На стене — фотография. Это Петькин отец. Петька его не помнит. Но каждое утро, когда просыпается, видит его глаза: смотрят они добро, чуть насмешливо.
— Мам, а дядя Федя скоро приедет?
— На днях должен.
— Знаешь, мам… Он хороший?
— Пусть поживет у нас — увидим.
— А еще, знаешь, мам…
— Ну, чего тебе?
— Так… ничего.
Была ночь. И было как бы две ночи. Одна — там, за окном, — студеная, вьюжная, с неясными унылыми звуками, а другая — здесь, в избе, — с прерывистым храпом деда, его сонным бормотанием, с желтоватым светом лампочки и глубокой задумчивостью.

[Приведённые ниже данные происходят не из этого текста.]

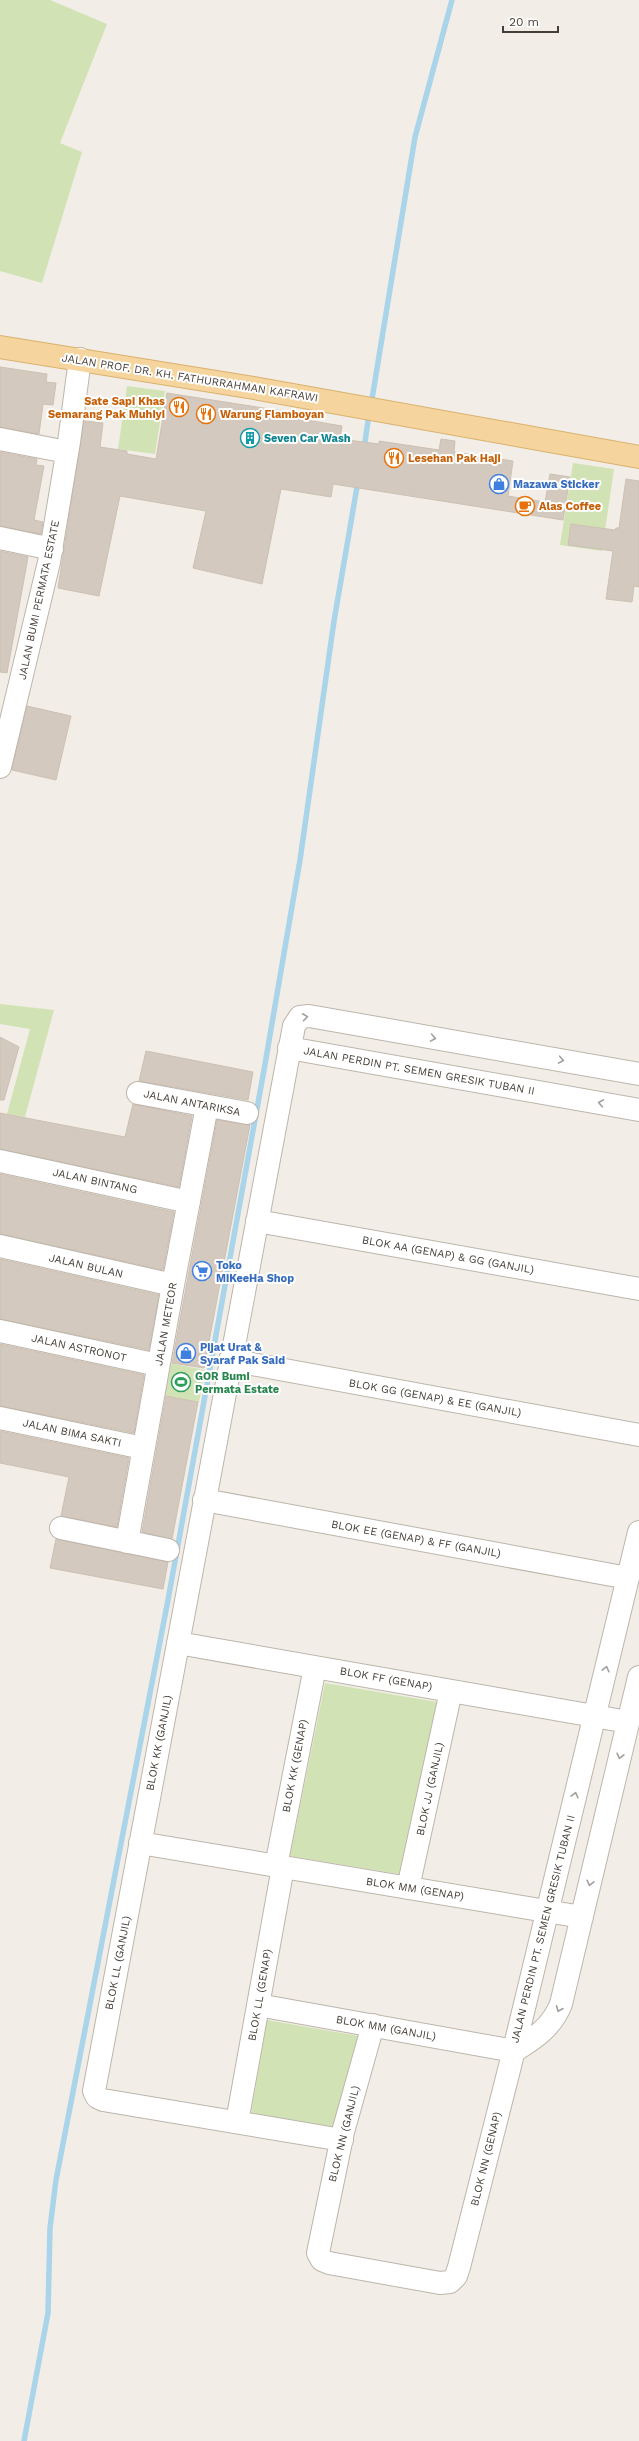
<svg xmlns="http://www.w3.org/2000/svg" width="639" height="2441" font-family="'Work Sans',sans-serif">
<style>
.green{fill:#d1e3b4}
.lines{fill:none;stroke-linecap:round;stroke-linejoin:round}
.stream{stroke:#a9d4ea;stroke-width:5.5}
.building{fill:#d3c9be;stroke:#cdc0b2}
.minor-casing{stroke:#bdb5ab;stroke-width:24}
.major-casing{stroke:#d9b16e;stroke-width:24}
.minor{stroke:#fff;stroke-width:22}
.major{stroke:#f5d59d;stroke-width:22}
.oneway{stroke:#a29e9b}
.labels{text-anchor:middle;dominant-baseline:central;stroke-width:4;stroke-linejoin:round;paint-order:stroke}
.street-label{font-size:11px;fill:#453e37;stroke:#fff}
.food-label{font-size:11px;font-weight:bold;fill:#c56008;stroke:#fff;text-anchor:start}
.culture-label{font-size:11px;font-weight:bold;fill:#0d838f;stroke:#fff;text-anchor:start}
.shop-label{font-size:11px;font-weight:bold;fill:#366cbe;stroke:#fff;text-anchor:start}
.leisure-label{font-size:11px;font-weight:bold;fill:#27864d;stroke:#fff;text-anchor:start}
</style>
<rect width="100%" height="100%" fill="#f2eee7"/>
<path class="green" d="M0 0H50L107 24 60 143 82 152 42 283 0 271Z
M127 386 165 391 155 454 118 449Z
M573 463 614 469 602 551 560 545Z
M0 1004 54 1010 25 1117 7 1114 30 1029 0 1024Z
M164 1362 205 1370 199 1402 157 1394Z
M325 1683 437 1702 399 1874 290 1856Z
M267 2020 359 2036 333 2127 251 2113Z"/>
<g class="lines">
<path class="stream" d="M371 405 415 137 452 0
M364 449 369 414
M24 2441 48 2313 50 2228 56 2180 168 1600 264 1070 300 860 334 621 358 481"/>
</g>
<path class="building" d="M0 367 47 374 46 382 56 383 53 405 43 404 39 434 0 427Z
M167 393 289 412 288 417 342 426 340 439 379 444V441L439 450 441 439 455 441 454 452 513 461 508 496 545 502 550 474 570 477 563 520 333 484 331 497 281 489 262 584 193 568 206 511 120 496 99 596 58 588 84 421 103 423 100 447 127 451V454L156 459Z
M0 452 37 459 36 465 44 466 34 520 43 522 41 534 0 526Z
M626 479 639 481V587L634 586 632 602 606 599 613 551 568 545 571 524 615 530 616 528H619Z
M0 551 28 557 7 673 0 672Z
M27 706 71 716 56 780 12 770Z
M0 1037 19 1047 4 1100H0Z
M146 1051 253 1072 248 1100 139 1081Z
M133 1104 192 1116 179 1187 0 1149V1113L125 1137Z
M217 1120 250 1125 204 1368 172 1363Z
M0 1174 174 1212 163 1270 0 1234Z
M0 1259 159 1295 149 1350 0 1319Z
M0 1344 144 1375 134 1433 0 1406Z
M166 1396 198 1402 172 1539 142 1532Z
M0 1431 129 1458 117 1527 61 1516 69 1477 0 1463Z
M56 1539 168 1562 163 1589 50 1568Z"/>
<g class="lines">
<g class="minor-casing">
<path id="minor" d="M0 439 67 452
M0 538 52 549
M0 767 49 562 69 442 80 359
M289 1048 639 1110
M138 1093 247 1113
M0 1161 189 1202
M257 1221 639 1289
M0 1246 173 1285
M0 1331 158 1365
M230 1360 639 1435
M0 1418 143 1448
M204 1500 628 1578
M61 1528 168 1550
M127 1542 173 1285 207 1106
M178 1643 628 1722
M140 1843 582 1917
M276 1866 315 1667
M408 1888 451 1691
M258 2005 514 2051
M373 2025 343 2132 318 2253 322 2260 329 2263 440 2283 450 2282 456 2276 459 2267 510 2066 639 1532
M514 2051C534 2039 552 2027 561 2004L639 1677
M237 2122 283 1867
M342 2140 103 2100 97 2097 94 2091 294 1026 300 1017 309 1016 639 1074"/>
</g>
<g class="major-casing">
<path id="major" d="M0 347 254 388 639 457"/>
</g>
<use href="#minor" class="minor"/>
<use href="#major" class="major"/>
</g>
<defs><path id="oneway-chevron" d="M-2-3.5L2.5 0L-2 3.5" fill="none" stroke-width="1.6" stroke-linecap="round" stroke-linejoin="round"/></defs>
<g class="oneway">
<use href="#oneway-chevron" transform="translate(305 1017) rotate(-8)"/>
<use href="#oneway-chevron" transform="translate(433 1038) rotate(10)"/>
<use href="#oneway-chevron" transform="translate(561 1060) rotate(10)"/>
<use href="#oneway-chevron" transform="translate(601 1103) rotate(-170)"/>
<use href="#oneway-chevron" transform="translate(606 1669) rotate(-76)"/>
<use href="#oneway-chevron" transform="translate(620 1756) rotate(103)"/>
<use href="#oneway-chevron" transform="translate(575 1795) rotate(-76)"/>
<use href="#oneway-chevron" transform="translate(590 1883) rotate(103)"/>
<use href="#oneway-chevron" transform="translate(559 2009) rotate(113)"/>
</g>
<defs>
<g id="restaurant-ring" transform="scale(1)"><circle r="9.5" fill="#fff" stroke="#e8710a" stroke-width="1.5"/><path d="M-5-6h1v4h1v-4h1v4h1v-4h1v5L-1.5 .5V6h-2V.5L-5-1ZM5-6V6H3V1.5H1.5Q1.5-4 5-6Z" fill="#e8710a"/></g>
<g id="building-ring" transform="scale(1)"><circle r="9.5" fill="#fff" stroke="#0f9aa8" stroke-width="1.5"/><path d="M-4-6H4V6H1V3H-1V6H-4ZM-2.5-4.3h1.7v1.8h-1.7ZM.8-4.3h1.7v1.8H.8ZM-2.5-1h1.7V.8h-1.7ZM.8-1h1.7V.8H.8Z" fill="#0f9aa8"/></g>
<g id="shop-ring" transform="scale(1)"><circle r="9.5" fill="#fff" stroke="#3f7fe0" stroke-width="1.5"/><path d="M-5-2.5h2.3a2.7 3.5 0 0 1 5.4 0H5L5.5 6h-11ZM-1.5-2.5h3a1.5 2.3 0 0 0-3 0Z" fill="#3f7fe0"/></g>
<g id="cafe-ring" transform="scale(1)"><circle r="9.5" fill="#fff" stroke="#e8710a" stroke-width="1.5"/><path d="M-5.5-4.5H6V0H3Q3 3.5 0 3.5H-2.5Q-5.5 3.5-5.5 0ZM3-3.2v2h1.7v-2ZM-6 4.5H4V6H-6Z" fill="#e8710a"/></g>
<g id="supermarket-ring" transform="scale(1)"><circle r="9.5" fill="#fff" stroke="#3f7fe0" stroke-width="1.5"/><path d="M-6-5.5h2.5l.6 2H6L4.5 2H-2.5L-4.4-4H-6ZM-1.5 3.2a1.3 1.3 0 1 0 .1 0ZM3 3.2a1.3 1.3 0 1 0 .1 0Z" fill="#3f7fe0"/></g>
<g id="stadium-ring" transform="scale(1)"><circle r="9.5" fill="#fff" stroke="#2e9e5b" stroke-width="1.5"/><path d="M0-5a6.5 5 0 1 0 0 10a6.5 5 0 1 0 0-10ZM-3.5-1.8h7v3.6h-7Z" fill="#2e9e5b"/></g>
</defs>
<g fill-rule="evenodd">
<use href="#restaurant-ring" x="179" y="407"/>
<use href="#restaurant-ring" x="206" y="414"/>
<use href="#building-ring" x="250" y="438"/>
<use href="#restaurant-ring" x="394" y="458"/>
<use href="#shop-ring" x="499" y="484"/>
<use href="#cafe-ring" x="525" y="506"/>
<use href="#supermarket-ring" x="202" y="1271"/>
<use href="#shop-ring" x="186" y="1353"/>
<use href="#stadium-ring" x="181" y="1382"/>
</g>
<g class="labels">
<g class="street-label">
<text transform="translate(190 378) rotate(9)">JALAN PROF. DR. KH. FATHURRAHMAN KAFRAWI</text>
<text transform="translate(39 600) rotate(-78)">JALAN BUMI PERMATA ESTATE</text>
<text transform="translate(419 1071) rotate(10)">JALAN PERDIN PT. SEMEN GRESIK TUBAN II</text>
<text transform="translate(192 1103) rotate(11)">JALAN ANTARIKSA</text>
<text transform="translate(95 1181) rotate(12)">JALAN BINTANG</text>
<text transform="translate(448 1255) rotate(10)">BLOK AA (GENAP) &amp; GG (GANJIL)</text>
<text transform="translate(86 1266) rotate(13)">JALAN BULAN</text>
<text transform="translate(166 1324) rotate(-80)">JALAN METEOR</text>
<text transform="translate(79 1348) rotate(12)">JALAN ASTRONOT</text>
<text transform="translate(435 1398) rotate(10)">BLOK GG (GENAP) &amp; EE (GANJIL)</text>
<text transform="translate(72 1433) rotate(12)">JALAN BIMA SAKTI</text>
<text transform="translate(416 1539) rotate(10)">BLOK EE (GENAP) &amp; FF (GANJIL)</text>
<text transform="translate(386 1679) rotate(10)">BLOK FF (GENAP)</text>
<text transform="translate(159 1743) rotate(-79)">BLOK KK (GANJIL)</text>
<text transform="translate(295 1766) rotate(-79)">BLOK KK (GENAP)</text>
<text transform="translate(430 1789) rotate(-78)">BLOK JJ (GANJIL)</text>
<text transform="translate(415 1889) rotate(9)">BLOK MM (GENAP)</text>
<text transform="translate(543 1929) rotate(-76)">JALAN PERDIN PT. SEMEN GRESIK TUBAN II</text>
<text transform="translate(118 1963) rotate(-79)">BLOK LL (GANJIL)</text>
<text transform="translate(260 1995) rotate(-80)">BLOK LL (GENAP)</text>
<text transform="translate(386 2028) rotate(10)">BLOK MM (GANJIL)</text>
<text transform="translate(344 2134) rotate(-76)">BLOK NN (GANJIL)</text>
<text transform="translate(486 2159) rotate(-76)">BLOK NN (GENAP)</text>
</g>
<g class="food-label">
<text x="165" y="401" text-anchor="end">Sate Sapi Khas<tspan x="165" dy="13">Semarang Pak Muhiyi</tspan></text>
<text x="220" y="414">Warung Flamboyan</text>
<text x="408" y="458">Lesehan Pak Haji</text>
<text x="539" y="506">Alas Coffee</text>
</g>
<g class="culture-label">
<text x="264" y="438">Seven Car Wash</text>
</g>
<g class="shop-label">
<text x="513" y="484">Mazawa Sticker</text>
<text x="216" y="1265">Toko<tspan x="216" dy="13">MiKeeHa Shop</tspan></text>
<text x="200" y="1347">Pijat Urat &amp;<tspan x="200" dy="13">Syaraf Pak Said</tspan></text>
</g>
<g class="leisure-label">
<text x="195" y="1376">GOR Bumi<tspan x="195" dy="13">Permata Estate</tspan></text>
</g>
</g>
<path d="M503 26v6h55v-6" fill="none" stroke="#453e37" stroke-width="2"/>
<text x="509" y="26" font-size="12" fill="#453e37" stroke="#ffffff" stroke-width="3" paint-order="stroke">20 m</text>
</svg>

В избу ворвался морозный пар, запахло снегом.
— Принимайте гостей! — послышался мужской голос.
— Батюшки! — изумленно воскликнула мать, всплеснула руками.
Дед поднялся из-за стола и шагнул к порогу, на котором в седом холодном воздухе обозначилась высокая фигура в заячьей шапке, тулуп нараспашку, на ногах черные валенки.
— Не ждали?
И Петька понял: приехал дядя Федя.
— Как не ждать! Ждали! — Мама в поспешной суетливости старалась развязать передник. — Но думали: пурга… Разве поедет!
— А он возьми да и тут! — И Петька услышал, как дядя Федя засмеялся — раскатисто, сипловато.
— Что ж вы на пороге-то? — засуетился дед, не зная, куда девать руки. — Проходите в избу. Уж я сам дверь прикрою…
Дядя Федя шагнул к матери:
— А ну-ка, Анастасия, дай на тебя погляжу. Ну-ну… Все такая же. Здравствуй! — Дядя Федя протянул ей большую, красную от мороза руку, а мать подала свою, маленькую, узкую, и смущенно зарделась. — Ну-ну… Отец твой? День добрый, папаша. — Гость пожал деду руку. — А пацан-то где, Анастасия?